ZIEL DER ÜBUNG:
Führe den Textauszug über die neuen Pensionisten im Anschluss an seinen letzten Satz weiter.
=== TEXTAUSZUG ===
Auch Ogris meint, dass die angehenden Pensionisten „eine Chance für das Ehrenamt und die Freiwilligenarbeit sein werden“.
Gesünder und aktiver
Die neuen Alten sind gesünder, als ihre Eltern es im selben Alter waren. Sie sind aktiver, insbesondere die Frauen, weil sie nicht mehr vorwiegend Hausfrauen, sondern berufstätig waren. „Das wird sich schon ein bisserl anders darstellen mit den vielen selbstbewussten Frauen, die im Berufsleben standen“, schmunzelt Korosec.
Sie erwartet, dass sich viele Senioren weiterhin betätigen werden, in unbezahlter, aber auch in bezahlter Erwerbsarbeit. Die meisten würden wohl nicht mehr 40 Stunden arbeiten wollen, aber man müsse eben flexible Modelle anbieten. Die Bandbreite reiche von losen Beratungsverträgen bis hin zu Teilzeit-Angestellten. „Viele wollen im Alter auch kreativ werden“, berichtet Korosec.
"Konstruierter" Generationenkonflikt
Wie wird das Verhältnis zwischen Alt und Jung sein?
Der Sozialforscher hält den oft zitierten Generationenkonflikt für konstruiert. „Man kann das als Volkswirt zwar herbeirechnen, aber die Leute empfinden es nicht so“, sagt Ogris.
Die Alten wollen den Jungen den Aufstieg ermöglichen, und die neuen Senioren würden das besonders stark wollen, weil sie es in den Kreisky-Jahren selbst so erlebt haben, sagt Ogris.
Generell seien die Österreicher in ihrem Wahlverhalten „soziotrop“, sie denken bei der Stimmabgabe nicht nur an sich selbst, sondern an andere Gruppen. Das treffe besonders auf die Pensionisten zu. Ogris nennt Beispiele: Pensionisten hätten damals für den EU-Beitritt gestimmt, nicht, weil sie selbst dafür waren, sondern weil sie der Jugend die Zukunft sichern wollten.
=== GEGEBENE ZEILEN ===
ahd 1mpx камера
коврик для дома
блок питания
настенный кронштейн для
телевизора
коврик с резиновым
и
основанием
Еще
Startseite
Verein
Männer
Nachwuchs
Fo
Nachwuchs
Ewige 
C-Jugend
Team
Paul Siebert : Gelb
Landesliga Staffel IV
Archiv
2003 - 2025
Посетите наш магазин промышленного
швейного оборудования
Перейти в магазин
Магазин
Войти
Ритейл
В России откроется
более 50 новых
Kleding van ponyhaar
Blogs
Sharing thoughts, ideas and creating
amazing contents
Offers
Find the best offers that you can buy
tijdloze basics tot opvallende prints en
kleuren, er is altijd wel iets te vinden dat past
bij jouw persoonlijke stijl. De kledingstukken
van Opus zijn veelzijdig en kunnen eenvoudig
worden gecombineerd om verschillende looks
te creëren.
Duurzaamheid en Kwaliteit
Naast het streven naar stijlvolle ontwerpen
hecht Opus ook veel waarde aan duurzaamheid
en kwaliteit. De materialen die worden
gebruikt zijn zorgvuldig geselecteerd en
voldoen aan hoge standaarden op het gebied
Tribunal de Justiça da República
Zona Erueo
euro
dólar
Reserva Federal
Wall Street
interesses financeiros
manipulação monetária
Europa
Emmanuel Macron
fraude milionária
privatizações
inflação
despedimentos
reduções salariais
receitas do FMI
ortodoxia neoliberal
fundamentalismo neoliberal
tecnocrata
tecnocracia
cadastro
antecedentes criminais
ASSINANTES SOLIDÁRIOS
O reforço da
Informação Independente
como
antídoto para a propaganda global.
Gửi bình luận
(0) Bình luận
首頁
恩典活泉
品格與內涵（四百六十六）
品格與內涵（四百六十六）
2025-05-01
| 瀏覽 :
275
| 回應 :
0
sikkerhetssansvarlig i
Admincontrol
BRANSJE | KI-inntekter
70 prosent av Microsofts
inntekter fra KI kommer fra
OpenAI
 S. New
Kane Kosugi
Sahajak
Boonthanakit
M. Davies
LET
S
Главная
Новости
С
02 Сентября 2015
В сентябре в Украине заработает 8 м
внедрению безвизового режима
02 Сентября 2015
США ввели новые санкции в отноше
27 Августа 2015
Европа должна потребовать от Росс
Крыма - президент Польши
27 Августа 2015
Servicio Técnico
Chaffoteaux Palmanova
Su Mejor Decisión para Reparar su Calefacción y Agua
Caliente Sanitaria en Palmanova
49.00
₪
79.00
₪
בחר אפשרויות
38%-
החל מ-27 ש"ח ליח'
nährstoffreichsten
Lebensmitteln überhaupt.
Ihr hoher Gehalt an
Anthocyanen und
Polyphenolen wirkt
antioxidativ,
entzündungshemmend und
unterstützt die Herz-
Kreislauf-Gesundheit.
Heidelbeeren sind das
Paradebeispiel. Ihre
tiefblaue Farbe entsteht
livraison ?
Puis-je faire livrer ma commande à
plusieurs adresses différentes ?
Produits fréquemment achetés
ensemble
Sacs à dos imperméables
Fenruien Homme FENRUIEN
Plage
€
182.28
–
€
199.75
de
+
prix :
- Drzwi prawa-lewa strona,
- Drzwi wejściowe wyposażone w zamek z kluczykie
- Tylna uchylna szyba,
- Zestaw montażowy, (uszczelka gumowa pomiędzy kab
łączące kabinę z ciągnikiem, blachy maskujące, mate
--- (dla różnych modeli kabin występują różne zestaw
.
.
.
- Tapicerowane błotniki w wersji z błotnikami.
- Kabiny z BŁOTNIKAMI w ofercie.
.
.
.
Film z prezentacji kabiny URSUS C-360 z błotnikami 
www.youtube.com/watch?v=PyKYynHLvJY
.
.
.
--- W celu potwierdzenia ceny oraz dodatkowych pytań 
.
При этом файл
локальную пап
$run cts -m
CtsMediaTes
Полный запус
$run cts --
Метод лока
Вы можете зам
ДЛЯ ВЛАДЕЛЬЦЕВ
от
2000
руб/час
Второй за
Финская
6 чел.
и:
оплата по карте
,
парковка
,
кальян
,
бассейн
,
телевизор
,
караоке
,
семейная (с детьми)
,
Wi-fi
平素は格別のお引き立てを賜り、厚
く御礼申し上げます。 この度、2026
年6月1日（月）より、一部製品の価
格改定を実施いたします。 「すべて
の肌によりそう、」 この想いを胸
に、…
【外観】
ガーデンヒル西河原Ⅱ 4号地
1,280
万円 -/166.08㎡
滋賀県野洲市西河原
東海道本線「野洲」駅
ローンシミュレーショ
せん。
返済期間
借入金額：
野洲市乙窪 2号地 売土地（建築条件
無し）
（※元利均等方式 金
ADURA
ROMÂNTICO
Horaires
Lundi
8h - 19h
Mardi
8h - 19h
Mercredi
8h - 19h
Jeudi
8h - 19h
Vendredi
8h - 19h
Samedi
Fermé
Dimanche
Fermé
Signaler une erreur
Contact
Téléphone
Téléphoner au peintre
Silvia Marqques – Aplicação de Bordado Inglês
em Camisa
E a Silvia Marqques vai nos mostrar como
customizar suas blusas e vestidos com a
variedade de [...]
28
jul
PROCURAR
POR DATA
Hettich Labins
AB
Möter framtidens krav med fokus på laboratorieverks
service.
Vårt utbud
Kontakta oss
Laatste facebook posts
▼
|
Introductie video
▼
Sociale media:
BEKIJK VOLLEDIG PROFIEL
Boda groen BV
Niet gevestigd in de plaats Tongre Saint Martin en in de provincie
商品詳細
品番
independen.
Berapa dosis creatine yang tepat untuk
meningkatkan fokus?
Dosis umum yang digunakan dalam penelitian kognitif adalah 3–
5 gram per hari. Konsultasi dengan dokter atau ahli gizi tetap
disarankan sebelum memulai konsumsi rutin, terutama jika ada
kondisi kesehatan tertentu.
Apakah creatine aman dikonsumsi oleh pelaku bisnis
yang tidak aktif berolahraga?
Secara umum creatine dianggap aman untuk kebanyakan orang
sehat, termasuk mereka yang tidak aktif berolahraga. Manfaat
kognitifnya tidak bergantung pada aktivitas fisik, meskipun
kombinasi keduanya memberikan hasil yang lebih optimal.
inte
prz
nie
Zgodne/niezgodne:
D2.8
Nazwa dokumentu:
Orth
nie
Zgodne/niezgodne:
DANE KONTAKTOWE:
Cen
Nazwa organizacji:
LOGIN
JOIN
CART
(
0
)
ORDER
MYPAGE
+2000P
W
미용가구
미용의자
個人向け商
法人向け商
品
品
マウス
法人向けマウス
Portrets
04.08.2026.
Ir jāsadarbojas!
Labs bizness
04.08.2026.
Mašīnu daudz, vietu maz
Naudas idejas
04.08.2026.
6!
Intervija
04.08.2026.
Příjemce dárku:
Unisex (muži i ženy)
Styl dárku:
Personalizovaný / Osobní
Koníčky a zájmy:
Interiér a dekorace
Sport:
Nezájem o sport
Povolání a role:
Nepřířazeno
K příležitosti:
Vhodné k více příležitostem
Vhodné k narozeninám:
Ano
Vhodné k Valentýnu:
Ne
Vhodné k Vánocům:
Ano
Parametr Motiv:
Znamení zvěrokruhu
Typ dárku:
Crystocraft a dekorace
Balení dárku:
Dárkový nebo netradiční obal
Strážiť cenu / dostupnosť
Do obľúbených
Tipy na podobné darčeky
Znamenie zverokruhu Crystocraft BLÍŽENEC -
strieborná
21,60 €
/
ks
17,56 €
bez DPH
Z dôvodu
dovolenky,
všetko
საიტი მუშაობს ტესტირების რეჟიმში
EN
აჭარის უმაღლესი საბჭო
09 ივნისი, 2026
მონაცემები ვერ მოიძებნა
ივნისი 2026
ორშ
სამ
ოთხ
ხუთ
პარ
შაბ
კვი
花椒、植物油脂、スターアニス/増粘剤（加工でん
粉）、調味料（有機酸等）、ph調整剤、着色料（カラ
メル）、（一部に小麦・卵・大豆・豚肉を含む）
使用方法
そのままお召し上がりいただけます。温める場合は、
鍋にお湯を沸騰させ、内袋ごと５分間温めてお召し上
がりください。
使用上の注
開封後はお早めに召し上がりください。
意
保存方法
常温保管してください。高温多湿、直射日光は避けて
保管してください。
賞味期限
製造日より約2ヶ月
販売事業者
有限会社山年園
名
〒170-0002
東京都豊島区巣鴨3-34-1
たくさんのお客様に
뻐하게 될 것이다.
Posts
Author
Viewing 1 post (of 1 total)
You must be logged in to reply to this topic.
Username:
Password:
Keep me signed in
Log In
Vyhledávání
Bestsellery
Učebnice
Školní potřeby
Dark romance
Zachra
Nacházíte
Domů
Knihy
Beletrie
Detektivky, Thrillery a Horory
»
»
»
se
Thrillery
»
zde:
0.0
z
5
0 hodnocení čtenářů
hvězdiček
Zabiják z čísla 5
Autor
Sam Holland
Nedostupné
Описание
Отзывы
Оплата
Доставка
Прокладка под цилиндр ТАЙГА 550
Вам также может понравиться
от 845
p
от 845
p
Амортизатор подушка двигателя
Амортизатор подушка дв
===
ANTWORT:
Kurz für die Jungen gewählt
Eine merkliche Anzahl sozialdemokratischer Senioren habe Sebastian Kurz gewählt, weil er eine Modernisierungserwartung geweckt hat (die er dann nicht hielt). Auch hier sei das Wohl der Jungen im Zentrum der Überlegung gestanden.
Oder: In den 70er-Jahren gingen die Alten in Frühpension, um Jungen am Arbeitsmarkt Platz zu machen.
Heute sind auch die Pensionistenvertreter dafür, zumindest das faktische Pensionsalter anzuheben, denn jedes Jahr erspart dem Staat 2,8 Milliarden an Ausgaben.
„In den Seniorenvertretungen sind vielfach Leute, darunter viele Gewerkschafter, tätig, die aus ihrem früheren Berufsleben gewohnt sind, Interessen auszutarieren“, sagt Korosec. „Wir sind solidarisch mit der Jugend und jeder von uns weiß: Die Zukunft sind die Jungen.“
Dennoch: Gegen die Stimmen der Pensionisten wird in Zukunft keine Partei ums Kanzleramt mitspielen können. Die Wahlkampfstrategen werden die Befindlichkeiten der Generation 60 plus berücksichtigen müssen.
Denn die Senioren sind nicht nur viele. Sie gehen auch zu zehn Prozent mehr wählen als die Jungen. Und sie sind nicht so volatil in ihrem Wahlverhalten.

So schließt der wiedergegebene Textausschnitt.